__연습 문제 안내__
"New support for"이 들어 있는 줄에서 시작해 "Complex integration patterns"가 들어 있는 줄에서 끝나는 줄들만 고쳐 쓰시오. 이때 "speed boost"를 "performance gain"로 바꾸고 나머지는 그대로 두시오.

[원본 자료]

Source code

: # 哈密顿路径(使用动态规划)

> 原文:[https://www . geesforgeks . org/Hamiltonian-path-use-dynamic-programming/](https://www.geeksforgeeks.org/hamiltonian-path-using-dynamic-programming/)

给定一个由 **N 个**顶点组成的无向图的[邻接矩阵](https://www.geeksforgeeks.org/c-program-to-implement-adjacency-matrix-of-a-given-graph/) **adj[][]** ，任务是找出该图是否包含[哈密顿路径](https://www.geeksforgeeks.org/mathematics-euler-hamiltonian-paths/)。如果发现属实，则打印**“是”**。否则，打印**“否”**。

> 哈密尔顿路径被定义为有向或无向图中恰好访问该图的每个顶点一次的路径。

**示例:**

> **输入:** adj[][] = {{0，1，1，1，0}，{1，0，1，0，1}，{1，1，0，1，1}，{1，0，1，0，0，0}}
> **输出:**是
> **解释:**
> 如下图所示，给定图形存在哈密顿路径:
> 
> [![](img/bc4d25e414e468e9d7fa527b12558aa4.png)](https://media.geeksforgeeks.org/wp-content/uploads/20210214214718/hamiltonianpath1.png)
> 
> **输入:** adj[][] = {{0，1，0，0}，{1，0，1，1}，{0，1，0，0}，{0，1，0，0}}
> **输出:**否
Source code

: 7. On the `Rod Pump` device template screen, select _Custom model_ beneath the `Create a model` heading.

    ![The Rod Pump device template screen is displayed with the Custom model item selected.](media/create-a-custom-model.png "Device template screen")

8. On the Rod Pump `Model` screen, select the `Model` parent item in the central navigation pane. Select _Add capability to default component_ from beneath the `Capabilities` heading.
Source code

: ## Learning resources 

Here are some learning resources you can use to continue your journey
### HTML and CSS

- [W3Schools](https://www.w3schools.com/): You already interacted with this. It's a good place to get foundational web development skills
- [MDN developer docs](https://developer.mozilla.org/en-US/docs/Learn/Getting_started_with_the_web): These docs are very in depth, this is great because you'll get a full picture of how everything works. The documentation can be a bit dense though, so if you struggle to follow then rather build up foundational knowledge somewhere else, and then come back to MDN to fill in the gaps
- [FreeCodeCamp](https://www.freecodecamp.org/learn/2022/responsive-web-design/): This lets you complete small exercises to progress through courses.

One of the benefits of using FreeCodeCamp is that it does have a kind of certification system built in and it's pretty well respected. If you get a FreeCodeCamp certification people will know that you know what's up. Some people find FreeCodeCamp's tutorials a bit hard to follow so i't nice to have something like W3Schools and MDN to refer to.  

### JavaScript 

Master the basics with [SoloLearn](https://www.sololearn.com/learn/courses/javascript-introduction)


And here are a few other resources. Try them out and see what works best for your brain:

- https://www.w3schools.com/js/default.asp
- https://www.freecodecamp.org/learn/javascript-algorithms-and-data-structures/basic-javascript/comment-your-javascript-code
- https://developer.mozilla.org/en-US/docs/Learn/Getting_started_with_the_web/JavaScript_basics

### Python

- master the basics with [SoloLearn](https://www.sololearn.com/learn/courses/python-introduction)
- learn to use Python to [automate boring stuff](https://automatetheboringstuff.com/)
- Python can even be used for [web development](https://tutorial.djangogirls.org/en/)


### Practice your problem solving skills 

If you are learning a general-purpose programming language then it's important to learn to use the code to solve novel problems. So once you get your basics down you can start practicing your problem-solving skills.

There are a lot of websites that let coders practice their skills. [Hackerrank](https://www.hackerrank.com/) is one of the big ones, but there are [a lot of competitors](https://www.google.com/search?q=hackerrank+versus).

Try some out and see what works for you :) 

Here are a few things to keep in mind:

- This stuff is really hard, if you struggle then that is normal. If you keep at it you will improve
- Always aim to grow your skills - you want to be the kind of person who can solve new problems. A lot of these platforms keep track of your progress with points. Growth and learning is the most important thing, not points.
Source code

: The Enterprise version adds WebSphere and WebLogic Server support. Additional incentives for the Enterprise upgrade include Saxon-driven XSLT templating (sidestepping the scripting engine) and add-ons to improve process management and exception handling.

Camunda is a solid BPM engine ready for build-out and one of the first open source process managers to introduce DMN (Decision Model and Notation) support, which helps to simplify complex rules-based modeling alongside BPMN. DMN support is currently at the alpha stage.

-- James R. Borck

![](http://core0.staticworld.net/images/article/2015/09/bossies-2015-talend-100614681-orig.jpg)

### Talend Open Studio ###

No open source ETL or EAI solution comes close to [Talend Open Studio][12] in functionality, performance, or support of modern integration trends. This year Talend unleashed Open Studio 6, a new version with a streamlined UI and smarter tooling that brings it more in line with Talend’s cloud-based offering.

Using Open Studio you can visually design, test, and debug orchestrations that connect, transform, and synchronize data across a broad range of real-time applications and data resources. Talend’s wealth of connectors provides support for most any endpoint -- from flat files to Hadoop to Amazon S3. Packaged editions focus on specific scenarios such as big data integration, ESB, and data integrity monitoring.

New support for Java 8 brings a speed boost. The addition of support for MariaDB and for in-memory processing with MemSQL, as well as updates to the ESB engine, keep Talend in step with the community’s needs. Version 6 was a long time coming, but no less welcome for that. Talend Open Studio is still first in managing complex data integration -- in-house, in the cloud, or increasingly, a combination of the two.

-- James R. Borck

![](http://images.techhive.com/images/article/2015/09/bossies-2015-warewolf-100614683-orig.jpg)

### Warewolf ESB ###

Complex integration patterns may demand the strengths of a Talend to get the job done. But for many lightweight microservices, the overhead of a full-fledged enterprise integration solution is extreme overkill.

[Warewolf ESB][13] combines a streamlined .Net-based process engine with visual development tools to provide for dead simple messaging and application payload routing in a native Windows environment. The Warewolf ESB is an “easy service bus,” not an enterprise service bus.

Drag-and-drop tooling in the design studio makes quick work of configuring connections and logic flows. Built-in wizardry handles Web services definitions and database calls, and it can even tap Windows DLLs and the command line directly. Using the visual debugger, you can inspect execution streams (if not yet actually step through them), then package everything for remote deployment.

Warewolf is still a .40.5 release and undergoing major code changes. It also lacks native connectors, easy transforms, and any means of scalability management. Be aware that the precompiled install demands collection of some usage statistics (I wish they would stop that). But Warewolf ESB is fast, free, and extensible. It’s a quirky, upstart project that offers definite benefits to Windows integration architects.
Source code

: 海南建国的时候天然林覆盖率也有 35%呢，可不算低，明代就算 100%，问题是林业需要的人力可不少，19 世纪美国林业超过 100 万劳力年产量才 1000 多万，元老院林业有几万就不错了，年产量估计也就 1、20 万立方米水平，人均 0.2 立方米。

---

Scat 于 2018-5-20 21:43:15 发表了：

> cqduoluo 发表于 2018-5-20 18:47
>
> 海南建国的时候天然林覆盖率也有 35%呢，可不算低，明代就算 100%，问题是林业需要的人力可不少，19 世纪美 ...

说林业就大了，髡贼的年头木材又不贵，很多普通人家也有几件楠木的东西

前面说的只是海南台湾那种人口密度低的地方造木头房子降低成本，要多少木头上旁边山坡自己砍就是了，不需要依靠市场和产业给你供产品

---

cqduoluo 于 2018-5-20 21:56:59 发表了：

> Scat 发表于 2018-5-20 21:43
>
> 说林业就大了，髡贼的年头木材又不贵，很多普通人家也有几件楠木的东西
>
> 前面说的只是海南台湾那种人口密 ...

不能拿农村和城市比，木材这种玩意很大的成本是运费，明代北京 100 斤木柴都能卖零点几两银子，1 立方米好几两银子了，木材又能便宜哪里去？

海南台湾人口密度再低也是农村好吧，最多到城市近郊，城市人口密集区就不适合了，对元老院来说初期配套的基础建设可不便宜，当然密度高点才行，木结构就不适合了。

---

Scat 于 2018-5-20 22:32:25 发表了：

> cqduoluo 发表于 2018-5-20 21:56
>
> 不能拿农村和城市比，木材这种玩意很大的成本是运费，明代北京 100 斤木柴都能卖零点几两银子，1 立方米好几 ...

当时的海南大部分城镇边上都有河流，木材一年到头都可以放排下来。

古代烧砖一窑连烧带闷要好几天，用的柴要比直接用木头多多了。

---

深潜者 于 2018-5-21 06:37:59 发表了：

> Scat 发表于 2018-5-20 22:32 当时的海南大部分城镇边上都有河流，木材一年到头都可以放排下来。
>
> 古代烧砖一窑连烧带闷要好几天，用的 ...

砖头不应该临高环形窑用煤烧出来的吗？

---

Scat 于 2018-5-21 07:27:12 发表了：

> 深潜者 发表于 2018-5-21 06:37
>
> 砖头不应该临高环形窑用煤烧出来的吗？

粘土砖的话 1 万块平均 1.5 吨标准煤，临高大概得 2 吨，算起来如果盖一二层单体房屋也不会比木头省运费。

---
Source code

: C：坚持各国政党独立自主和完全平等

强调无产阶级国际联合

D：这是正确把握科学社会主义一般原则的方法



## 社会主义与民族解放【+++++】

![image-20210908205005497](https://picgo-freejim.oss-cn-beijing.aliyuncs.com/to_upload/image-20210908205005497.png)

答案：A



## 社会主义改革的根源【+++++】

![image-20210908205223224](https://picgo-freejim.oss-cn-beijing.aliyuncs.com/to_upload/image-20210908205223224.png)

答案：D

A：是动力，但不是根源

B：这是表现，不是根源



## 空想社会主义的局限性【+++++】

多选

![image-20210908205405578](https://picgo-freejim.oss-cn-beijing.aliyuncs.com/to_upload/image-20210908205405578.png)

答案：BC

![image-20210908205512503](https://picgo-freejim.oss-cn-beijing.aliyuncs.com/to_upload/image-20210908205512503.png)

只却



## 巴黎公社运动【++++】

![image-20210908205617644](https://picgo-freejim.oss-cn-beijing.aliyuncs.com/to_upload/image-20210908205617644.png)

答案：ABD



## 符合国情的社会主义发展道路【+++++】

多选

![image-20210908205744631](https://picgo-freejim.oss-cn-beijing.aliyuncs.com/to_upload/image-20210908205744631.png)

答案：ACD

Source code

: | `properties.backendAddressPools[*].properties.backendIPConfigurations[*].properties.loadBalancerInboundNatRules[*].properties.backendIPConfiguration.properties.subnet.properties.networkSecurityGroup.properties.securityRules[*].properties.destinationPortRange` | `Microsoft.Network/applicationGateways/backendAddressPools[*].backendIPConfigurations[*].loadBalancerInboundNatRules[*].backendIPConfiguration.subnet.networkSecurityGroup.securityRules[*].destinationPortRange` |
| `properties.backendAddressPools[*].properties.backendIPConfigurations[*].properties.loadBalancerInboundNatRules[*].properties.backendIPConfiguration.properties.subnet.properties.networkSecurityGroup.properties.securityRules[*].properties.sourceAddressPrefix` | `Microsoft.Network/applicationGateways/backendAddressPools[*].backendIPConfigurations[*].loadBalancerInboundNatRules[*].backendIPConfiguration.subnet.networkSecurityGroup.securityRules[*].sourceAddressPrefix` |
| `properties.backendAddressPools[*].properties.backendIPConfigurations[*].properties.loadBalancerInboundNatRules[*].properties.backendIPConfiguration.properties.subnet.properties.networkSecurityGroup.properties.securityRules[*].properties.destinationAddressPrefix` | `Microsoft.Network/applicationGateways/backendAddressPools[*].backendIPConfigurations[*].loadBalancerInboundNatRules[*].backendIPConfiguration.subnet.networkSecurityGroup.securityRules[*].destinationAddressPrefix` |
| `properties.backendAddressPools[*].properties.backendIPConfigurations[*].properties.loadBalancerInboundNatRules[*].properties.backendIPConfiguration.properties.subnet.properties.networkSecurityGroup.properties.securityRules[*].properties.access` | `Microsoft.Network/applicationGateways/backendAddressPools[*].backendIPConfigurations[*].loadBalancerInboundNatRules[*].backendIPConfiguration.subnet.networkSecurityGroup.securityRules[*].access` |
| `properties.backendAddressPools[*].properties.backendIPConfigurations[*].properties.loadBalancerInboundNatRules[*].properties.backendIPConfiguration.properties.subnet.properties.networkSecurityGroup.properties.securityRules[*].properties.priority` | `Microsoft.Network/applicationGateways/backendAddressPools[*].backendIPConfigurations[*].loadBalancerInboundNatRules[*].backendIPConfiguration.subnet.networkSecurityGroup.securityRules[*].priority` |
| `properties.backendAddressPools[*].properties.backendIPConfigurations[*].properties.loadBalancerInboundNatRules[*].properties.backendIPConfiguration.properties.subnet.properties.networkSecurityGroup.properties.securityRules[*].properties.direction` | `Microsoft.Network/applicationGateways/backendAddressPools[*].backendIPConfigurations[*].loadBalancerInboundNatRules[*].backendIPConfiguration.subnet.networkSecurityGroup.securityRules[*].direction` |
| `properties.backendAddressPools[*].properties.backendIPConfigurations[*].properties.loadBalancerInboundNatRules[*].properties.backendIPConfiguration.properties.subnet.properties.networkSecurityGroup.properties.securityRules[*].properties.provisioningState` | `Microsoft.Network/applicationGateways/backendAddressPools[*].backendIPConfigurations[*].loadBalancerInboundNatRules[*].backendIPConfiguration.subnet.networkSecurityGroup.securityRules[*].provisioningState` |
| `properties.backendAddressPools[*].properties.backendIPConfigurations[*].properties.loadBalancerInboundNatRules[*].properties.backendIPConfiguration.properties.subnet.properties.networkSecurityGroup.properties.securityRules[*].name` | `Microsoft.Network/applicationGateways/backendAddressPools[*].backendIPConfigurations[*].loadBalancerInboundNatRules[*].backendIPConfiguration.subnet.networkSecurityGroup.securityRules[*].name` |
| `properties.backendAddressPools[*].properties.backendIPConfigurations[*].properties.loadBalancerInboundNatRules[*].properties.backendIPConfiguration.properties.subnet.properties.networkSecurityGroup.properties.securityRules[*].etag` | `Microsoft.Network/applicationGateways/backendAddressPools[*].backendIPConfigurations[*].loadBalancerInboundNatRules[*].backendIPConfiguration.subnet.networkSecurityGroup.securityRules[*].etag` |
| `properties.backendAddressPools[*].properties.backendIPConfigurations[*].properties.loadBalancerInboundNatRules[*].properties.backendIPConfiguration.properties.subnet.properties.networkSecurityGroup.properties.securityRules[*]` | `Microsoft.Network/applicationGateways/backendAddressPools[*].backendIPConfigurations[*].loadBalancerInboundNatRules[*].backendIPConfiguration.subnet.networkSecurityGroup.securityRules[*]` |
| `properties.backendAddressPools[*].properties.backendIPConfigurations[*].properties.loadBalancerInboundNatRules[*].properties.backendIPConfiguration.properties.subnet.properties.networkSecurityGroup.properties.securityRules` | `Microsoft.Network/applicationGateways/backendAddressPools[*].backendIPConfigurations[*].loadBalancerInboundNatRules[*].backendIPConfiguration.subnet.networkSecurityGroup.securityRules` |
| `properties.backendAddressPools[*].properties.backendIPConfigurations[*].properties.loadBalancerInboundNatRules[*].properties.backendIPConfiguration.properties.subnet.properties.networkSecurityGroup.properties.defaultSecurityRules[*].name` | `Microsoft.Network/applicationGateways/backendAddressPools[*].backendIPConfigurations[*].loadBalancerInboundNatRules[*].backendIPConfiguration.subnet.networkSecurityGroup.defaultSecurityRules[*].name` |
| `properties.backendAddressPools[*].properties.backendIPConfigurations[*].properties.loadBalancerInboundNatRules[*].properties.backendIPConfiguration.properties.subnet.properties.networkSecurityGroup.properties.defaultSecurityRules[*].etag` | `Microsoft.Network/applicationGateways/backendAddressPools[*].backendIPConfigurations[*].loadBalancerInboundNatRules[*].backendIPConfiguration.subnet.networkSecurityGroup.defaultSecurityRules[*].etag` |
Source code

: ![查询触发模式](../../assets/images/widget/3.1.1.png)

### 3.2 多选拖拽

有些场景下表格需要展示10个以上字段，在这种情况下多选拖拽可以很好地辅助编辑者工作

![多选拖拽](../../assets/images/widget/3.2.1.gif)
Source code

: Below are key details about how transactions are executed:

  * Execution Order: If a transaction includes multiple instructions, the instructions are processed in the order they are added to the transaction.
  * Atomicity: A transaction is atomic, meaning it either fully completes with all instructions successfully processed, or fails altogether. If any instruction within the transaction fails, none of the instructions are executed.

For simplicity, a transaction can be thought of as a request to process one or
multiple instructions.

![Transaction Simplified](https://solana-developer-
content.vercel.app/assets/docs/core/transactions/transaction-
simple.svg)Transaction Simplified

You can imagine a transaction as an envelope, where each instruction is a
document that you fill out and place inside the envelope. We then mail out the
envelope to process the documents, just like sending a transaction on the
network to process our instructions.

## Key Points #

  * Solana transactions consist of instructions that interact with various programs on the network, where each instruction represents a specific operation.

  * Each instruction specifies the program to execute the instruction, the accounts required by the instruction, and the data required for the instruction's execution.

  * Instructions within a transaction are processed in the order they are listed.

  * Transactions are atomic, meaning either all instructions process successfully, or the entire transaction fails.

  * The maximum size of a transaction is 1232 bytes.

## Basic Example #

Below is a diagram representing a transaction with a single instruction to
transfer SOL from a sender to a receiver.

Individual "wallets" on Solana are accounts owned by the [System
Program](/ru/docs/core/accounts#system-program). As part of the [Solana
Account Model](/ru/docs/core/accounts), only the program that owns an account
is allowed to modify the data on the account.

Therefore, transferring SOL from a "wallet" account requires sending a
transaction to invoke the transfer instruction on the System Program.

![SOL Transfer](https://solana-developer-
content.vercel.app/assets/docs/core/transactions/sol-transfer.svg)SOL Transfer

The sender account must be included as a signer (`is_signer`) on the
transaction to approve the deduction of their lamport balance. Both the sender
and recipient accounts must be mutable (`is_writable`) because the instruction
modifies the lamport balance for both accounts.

[/원본 자료]

__문제 풀이__
New support for Java 8 brings a performance gain. The addition of support for MariaDB and for in-memory processing with MemSQL, as well as updates to the ESB engine, keep Talend in step with the community’s needs. Version 6 was a long time coming, but no less welcome for that. Talend Open Studio is still first in managing complex data integration -- in-house, in the cloud, or increasingly, a combination of the two.

-- James R. Borck

![](http://images.techhive.com/images/article/2015/09/bossies-2015-warewolf-100614683-orig.jpg)

### Warewolf ESB ###

Complex integration patterns may demand the strengths of a Talend to get the job done. But for many lightweight microservices, the overhead of a full-fledged enterprise integration solution is extreme overkill.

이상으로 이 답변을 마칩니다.